As usual, there's is also an excellent CPAN module that should be mentioned here: Bit::Vector.
The transformation would look something like this:
use Bit::Vector;
my $v = Bit::Vector->new_Bin( 32, '0001001100101' );
print "hex: ", $v->to_Hex(), "\n";
print "dec: ", $v->to_Dec(), "\n";
The binary strings can be of almost any length and you can do other neat stuff like bit-shifting, etc.

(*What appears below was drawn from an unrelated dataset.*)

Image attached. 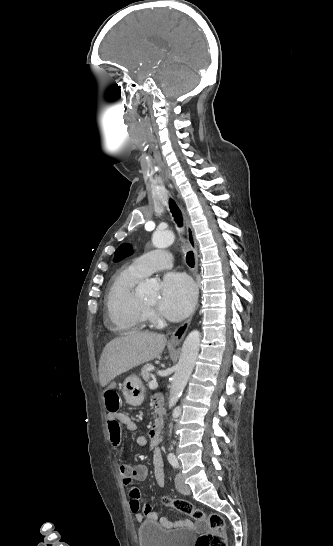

Actually you can just stick '0b' on the front and it's treated as a binary number.
perl -le 'print 0b101'
5
But this only works for a bareword.
You can use the eval()
method to work around the bare-word restriction:
eval "\$num=0b$str;";
sub bin2dec {
return unpack("N", pack("B32", substr("0" x 32 . shift, -32)));
}
My preferred way is:
$x_num = oct("0b" . $x_bin);
Quoting from man perlfunc
:
oct EXPR oct Interprets EXPR as an octal string and returns the corresponding value. (If EXPR happens to start off with "0x", interprets it as a hex string. If EXPR starts off with "0b", it is interpreted as a binary string. Leading whitespace is ignored in all three cases.)